From the data underneath, reproduce exactly the stretch that begins at the line with "Sharing is necessary" and ends after the line with "The warning is".

:: Input material

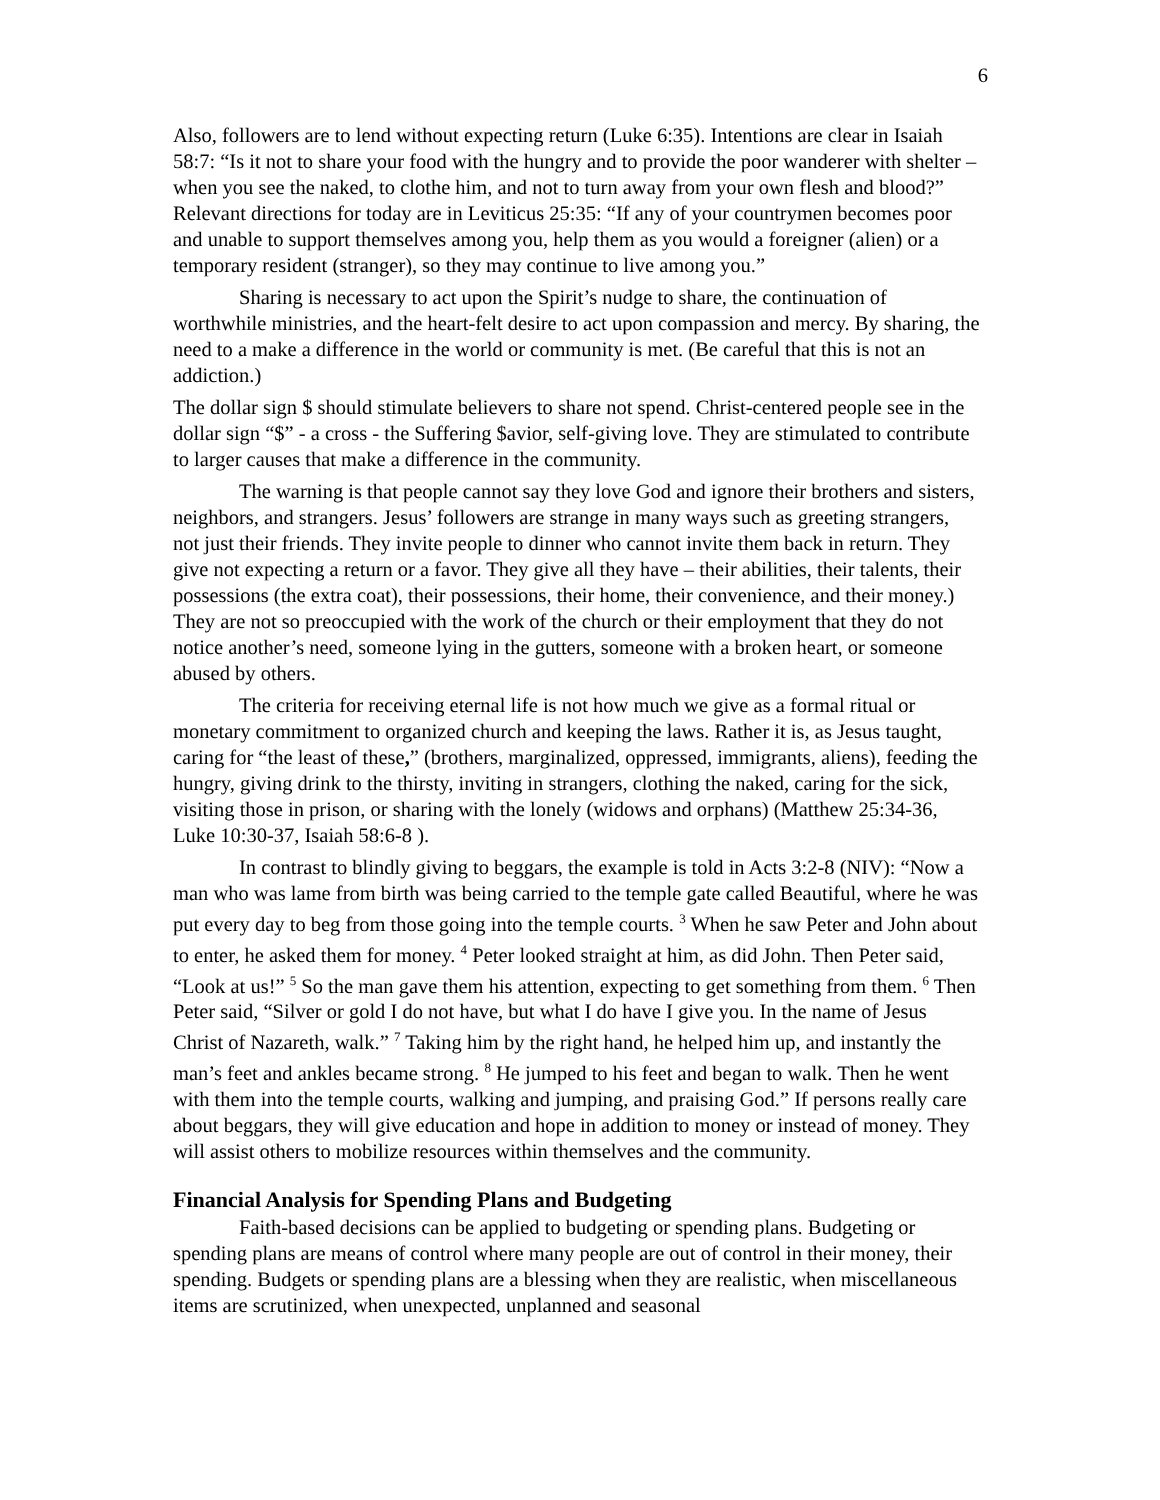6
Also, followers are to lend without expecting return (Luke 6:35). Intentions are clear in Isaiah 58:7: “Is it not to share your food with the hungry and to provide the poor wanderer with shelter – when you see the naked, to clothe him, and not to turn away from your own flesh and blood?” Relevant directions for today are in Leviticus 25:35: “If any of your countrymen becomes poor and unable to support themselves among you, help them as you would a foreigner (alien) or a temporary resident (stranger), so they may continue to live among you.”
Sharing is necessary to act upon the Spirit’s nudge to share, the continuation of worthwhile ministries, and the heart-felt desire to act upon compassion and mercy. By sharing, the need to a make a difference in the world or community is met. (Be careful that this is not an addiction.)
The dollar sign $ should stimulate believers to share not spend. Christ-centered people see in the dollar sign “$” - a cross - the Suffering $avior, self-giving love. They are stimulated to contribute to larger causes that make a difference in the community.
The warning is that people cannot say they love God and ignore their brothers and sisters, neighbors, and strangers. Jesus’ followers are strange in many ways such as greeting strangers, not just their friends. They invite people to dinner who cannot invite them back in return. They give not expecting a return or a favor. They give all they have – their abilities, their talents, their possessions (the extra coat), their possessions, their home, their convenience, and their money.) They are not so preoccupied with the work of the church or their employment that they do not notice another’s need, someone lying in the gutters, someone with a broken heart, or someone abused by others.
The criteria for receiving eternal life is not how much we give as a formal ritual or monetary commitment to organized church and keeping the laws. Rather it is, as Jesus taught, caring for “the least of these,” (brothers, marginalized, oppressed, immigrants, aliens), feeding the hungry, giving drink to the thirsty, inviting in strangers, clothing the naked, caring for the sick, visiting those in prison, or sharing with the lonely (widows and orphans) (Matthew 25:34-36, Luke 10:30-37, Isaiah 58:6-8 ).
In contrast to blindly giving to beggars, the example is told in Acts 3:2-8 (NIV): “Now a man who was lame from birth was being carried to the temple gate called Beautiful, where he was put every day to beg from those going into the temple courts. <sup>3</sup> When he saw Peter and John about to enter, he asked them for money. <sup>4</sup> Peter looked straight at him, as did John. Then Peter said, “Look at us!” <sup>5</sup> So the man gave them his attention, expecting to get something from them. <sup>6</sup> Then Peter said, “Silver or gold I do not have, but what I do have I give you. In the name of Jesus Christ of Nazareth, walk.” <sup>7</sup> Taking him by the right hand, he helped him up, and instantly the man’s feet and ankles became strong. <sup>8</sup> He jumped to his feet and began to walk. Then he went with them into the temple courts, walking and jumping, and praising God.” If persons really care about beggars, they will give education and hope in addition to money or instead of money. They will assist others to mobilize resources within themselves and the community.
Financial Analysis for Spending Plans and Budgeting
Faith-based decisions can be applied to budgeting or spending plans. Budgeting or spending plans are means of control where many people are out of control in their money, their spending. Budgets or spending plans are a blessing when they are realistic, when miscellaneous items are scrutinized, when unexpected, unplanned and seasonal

::::
:: Input material

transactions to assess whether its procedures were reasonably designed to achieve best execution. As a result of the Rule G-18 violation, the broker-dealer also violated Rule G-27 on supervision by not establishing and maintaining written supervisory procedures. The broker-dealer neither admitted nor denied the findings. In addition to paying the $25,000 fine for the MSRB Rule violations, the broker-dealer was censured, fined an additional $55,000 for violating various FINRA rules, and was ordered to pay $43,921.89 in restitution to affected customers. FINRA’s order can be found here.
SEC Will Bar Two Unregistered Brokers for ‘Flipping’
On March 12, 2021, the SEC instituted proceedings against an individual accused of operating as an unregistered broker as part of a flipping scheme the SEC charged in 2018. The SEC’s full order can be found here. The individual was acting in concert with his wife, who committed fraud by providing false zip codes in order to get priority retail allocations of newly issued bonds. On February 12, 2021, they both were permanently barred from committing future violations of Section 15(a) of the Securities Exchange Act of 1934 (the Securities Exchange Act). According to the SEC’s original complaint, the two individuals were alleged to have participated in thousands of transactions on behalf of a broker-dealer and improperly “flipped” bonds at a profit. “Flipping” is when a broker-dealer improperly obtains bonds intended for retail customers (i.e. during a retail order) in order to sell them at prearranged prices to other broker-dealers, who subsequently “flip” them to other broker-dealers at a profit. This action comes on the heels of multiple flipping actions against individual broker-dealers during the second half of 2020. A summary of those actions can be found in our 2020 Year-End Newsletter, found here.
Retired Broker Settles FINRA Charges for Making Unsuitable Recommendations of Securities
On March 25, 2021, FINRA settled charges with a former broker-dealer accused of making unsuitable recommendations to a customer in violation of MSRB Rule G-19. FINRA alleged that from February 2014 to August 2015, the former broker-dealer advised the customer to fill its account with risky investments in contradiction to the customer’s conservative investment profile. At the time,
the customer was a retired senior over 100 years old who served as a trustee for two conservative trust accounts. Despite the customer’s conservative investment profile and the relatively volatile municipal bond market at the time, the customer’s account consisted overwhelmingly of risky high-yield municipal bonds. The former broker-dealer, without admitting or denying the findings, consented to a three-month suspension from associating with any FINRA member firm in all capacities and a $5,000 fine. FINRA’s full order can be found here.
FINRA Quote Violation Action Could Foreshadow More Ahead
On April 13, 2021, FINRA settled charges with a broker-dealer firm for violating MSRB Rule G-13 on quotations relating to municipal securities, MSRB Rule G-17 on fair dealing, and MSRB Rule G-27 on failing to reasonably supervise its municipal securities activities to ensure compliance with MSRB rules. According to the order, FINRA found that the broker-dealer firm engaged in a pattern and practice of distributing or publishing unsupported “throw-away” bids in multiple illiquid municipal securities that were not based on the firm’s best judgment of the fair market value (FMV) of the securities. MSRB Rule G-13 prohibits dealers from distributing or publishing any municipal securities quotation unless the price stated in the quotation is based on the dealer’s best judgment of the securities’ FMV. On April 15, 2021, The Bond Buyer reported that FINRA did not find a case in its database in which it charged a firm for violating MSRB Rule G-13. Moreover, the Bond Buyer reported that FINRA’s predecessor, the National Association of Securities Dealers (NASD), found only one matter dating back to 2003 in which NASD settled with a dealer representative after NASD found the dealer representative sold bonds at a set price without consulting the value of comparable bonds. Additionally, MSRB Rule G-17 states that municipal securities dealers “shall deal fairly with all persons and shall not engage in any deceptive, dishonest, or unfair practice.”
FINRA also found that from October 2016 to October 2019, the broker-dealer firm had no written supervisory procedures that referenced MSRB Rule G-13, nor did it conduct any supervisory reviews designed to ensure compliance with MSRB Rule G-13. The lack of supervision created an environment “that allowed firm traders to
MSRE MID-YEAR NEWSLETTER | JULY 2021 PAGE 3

::::
:: Input material

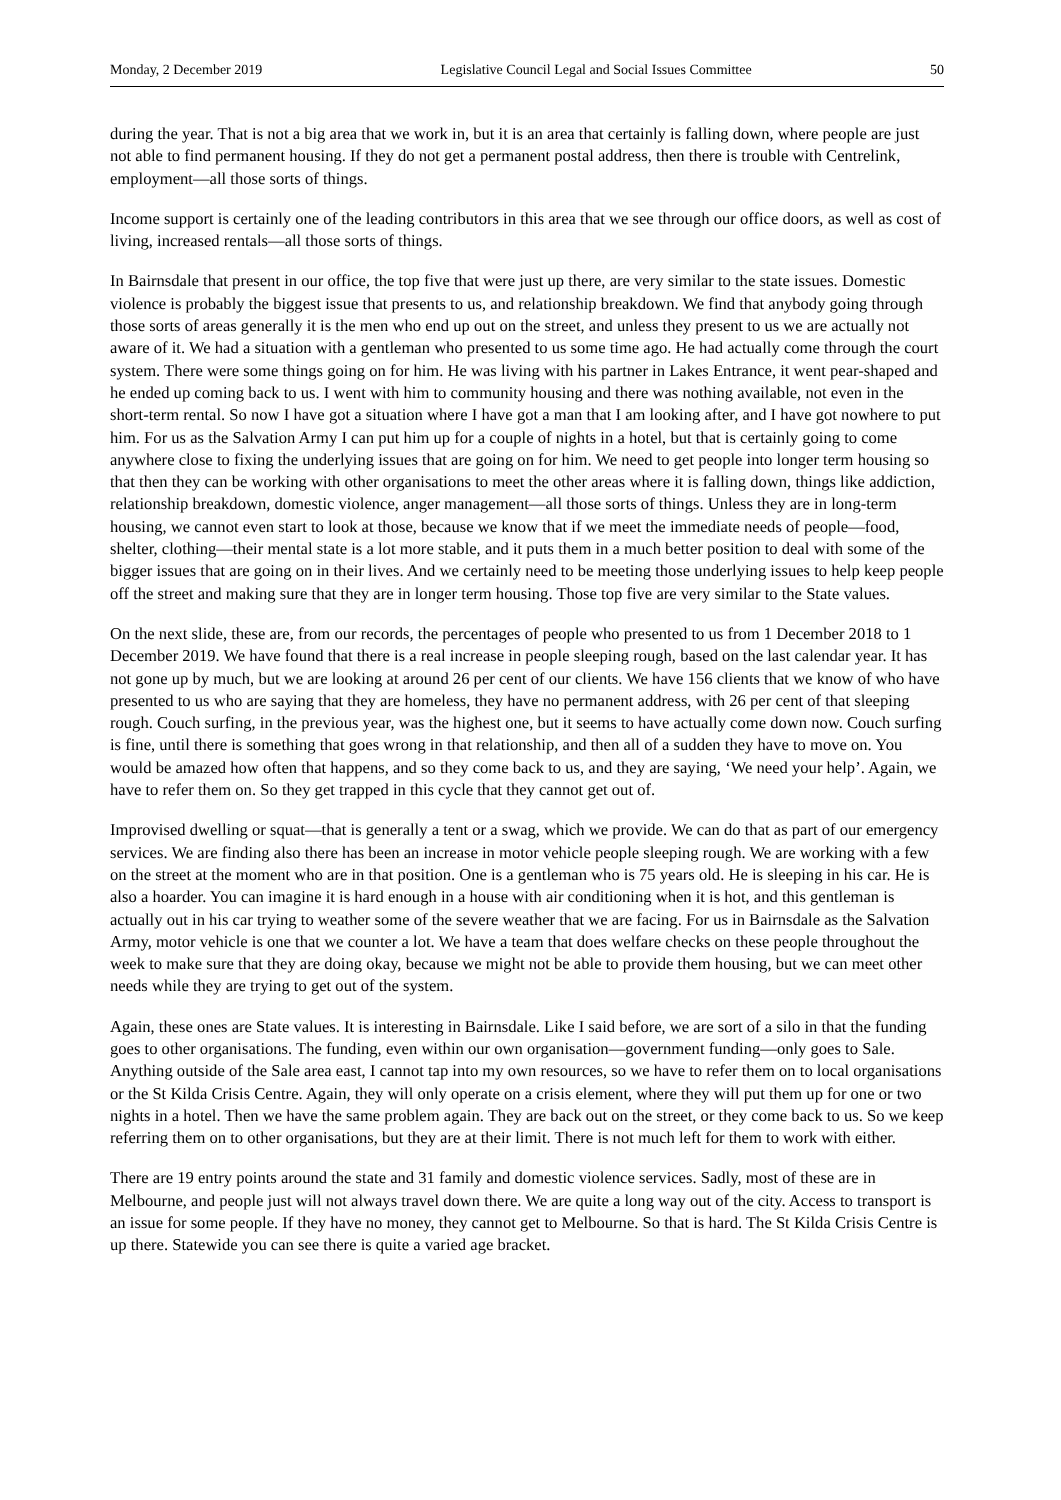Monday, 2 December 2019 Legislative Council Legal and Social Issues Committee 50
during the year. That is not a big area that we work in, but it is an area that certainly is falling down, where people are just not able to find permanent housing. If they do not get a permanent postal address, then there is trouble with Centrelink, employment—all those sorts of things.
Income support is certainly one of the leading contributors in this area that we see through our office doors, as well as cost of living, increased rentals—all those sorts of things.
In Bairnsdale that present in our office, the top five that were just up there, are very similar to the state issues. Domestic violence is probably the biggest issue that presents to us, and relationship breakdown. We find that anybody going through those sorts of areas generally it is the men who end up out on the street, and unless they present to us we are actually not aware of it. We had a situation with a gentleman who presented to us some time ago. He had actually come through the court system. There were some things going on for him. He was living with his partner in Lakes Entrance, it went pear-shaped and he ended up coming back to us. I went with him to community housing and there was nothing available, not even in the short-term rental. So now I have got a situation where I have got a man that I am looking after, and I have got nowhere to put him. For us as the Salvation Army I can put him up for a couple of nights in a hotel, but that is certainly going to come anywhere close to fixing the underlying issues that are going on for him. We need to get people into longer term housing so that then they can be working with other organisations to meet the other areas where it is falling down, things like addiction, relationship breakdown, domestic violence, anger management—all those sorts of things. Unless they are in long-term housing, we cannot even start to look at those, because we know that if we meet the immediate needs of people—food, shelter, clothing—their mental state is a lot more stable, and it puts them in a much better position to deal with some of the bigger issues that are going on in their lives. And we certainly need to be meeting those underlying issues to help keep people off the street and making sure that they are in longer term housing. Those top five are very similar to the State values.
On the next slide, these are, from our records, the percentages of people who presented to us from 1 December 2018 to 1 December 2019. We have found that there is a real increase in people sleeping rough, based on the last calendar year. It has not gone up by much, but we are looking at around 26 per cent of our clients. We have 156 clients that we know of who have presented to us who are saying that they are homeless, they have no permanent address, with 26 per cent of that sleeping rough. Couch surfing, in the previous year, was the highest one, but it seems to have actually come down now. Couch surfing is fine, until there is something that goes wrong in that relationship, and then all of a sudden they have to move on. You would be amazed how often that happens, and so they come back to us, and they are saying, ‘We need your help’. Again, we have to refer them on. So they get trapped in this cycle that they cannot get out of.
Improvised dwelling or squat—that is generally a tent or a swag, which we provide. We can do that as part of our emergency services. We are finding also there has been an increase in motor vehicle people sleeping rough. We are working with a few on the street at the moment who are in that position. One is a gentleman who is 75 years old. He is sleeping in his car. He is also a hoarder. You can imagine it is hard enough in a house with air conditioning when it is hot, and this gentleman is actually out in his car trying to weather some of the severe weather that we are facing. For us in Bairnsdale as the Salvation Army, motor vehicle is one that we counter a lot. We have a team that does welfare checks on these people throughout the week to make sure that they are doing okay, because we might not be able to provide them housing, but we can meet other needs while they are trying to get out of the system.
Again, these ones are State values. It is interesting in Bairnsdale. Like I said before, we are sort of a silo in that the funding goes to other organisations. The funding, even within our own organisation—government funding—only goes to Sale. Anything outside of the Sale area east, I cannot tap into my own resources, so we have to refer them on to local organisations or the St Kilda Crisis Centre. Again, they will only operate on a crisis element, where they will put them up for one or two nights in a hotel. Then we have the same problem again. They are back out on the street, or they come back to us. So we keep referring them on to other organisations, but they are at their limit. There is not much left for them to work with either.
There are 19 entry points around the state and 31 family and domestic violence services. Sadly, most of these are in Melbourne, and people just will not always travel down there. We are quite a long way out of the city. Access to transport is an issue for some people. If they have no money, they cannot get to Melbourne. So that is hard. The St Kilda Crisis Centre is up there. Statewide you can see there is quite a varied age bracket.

::::

## Answer area:
Sharing is necessary to act upon the Spirit’s nudge to share, the continuation of worthwhile ministries, and the heart-felt desire to act upon compassion and mercy. By sharing, the need to a make a difference in the world or community is met. (Be careful that this is not an addiction.)
The dollar sign $ should stimulate believers to share not spend. Christ-centered people see in the dollar sign “$” - a cross - the Suffering $avior, self-giving love. They are stimulated to contribute to larger causes that make a difference in the community.
The warning is that people cannot say they love God and ignore their brothers and sisters, neighbors, and strangers. Jesus’ followers are strange in many ways such as greeting strangers, not just their friends. They invite people to dinner who cannot invite them back in return. They give not expecting a return or a favor. They give all they have – their abilities, their talents, their possessions (the extra coat), their possessions, their home, their convenience, and their money.) They are not so preoccupied with the work of the church or their employment that they do not notice another’s need, someone lying in the gutters, someone with a broken heart, or someone abused by others.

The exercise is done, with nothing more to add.